Тот не набрал необходимого числа баллов, а Миша позвонил директору института, якобы по поручению председателя Совнаркома Молотова, якобы из приемной Молотова, и друга тут же приняли.

Мне не по себе. Мне неприятны и восторг Поспелова, и ложь Вершинина, и манерность Урина. С кем я дружу?

Это «с кем я дружу?» завертелось у меня в голове еще тогда, полтора месяца назад.

Встретил я тогда одного из самых близких своих довоенных друзей, блестяще за годы войны окончившего по классу Шостаковича консерваторию – Револя Бунина.

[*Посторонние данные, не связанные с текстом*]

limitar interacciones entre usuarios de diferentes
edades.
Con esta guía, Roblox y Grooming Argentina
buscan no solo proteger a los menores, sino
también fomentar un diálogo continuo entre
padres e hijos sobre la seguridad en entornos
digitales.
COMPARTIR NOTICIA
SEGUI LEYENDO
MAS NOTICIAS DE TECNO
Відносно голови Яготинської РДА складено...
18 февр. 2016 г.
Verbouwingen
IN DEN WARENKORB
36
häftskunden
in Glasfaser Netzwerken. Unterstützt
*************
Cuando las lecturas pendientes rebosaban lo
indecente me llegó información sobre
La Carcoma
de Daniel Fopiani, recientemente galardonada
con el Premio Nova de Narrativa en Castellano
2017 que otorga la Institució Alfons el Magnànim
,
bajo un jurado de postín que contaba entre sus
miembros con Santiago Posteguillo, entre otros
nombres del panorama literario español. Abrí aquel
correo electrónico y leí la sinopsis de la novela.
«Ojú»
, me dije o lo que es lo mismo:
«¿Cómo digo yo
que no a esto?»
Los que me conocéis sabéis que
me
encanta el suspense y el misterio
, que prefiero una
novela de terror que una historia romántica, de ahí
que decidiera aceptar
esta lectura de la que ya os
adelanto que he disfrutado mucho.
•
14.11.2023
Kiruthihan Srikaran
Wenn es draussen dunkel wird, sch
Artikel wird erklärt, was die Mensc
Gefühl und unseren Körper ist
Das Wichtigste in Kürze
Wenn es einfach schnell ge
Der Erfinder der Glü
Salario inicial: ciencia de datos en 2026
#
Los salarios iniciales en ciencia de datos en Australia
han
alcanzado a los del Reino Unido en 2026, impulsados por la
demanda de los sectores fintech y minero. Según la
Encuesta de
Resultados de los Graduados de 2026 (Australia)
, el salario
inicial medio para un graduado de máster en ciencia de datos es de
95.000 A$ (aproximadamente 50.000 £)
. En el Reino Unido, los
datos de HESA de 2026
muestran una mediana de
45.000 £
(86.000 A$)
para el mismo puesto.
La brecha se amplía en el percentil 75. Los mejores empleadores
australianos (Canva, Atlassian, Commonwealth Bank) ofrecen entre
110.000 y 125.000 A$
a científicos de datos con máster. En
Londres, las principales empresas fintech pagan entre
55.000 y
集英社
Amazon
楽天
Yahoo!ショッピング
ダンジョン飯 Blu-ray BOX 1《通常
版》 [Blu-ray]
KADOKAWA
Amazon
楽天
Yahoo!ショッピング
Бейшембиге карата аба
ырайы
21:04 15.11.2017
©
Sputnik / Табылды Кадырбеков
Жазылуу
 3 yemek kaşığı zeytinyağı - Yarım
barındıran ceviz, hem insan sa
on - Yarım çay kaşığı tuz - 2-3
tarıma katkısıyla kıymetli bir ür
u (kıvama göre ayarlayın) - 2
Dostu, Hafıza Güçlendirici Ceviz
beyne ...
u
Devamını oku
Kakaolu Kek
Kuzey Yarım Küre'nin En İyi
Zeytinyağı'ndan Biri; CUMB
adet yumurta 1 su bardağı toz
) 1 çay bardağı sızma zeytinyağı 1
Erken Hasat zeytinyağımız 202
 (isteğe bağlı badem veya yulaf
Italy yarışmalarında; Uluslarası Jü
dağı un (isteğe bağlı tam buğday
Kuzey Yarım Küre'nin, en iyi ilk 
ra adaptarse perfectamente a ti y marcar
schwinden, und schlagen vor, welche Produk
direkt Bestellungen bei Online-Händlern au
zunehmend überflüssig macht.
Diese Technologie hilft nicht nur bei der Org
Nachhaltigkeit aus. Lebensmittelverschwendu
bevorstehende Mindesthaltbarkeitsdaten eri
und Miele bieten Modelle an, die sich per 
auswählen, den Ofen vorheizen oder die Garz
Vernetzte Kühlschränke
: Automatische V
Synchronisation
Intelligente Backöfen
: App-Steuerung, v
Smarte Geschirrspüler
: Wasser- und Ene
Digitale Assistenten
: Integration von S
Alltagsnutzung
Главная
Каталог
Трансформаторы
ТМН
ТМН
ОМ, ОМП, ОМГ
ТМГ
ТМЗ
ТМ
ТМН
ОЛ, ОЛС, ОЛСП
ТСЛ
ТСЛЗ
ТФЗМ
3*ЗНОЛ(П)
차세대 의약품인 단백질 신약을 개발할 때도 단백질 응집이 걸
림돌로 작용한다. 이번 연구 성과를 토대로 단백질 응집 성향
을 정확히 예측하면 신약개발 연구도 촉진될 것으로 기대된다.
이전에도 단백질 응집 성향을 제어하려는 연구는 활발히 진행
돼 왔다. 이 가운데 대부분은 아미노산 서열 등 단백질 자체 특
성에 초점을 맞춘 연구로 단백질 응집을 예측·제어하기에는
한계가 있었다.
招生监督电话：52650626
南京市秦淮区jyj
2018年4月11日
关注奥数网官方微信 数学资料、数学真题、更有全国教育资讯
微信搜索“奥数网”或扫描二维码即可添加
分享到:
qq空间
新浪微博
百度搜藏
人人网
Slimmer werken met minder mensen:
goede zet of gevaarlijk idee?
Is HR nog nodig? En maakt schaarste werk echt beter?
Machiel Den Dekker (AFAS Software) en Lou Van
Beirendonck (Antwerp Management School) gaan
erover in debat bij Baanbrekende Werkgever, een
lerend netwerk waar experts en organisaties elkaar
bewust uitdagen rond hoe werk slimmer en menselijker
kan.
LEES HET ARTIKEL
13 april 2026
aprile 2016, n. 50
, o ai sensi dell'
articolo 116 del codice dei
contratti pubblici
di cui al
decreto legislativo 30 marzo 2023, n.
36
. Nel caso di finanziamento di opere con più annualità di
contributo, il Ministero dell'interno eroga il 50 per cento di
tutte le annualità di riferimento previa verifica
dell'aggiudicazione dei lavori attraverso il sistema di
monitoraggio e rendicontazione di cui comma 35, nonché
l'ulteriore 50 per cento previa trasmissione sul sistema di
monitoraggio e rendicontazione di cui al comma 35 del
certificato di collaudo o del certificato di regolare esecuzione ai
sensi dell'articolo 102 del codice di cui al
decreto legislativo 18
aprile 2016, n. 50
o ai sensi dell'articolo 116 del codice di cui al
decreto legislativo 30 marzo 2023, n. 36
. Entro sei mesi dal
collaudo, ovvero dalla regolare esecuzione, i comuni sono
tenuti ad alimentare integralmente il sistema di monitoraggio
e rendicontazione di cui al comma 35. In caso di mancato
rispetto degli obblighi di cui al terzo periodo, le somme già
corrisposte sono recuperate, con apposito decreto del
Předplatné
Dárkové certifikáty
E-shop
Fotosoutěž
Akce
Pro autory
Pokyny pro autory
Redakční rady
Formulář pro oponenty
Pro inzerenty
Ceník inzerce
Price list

Попытался он ввести меня в круг своих коллег, молодых композиторов, и вдруг оказалось, что я никак не вписываюсь в их среду. Первый же мой рассказ о моей войне и мои романтические прогнозы относительно будущего СССР приводят к полному отчуждению.

Мой непроизвольный мат пугает их, а их полублатной сленг вызывает у меня чувство неприятного удивления. Неужели я не прав? Почему не вписываюсь я в их среду? Они же очень талантливы. Жуткое чувство неудовлетворения.

Мне хорошо со студентами, Юрой и Эрной, и невозможно плохо и трудно с молодыми, реализовавшимися уже поэтами и композиторами.

Как просто было на войне, как сложно оказалось на этой, о которой я пять лет мечтал, «гражданке».

Миша Вершинин

Приезжает в Москву Тито, и первый его вопрос на приеме в Кремле у Сталина:

– Почему нет поэта Вершинина?

И Мишу срочно, на правительственной машине доставляют в Кремль и усаживают рядом с двумя Иосифами.

Приезжает Мао Цзэдун, а Миша уже, как завсегдатай приемов, среди сталинской элиты, сидит за банкетным столом рядом с композитором Мурадели. А тот говорит:

– Если бы у меня были слова, я бы сейчас сочинил гимн в честь встречи великих Мао и Сталина.

И Миша на салфетке пишет необходимые слова, и на следующий день вся страна поет новый гимн – «Москва – Пекин».

И наконец, спустя четыре года, по проекту Алеши Штеймана возводится один из монументов на канале Волга – Москва, и один из политзаключенных, Миша, подходит к Алеше и просит передать привет мне.

Все.

Больше о Мише Вершинине я ничего не знаю… Через двадцать дней кончался мой отпуск.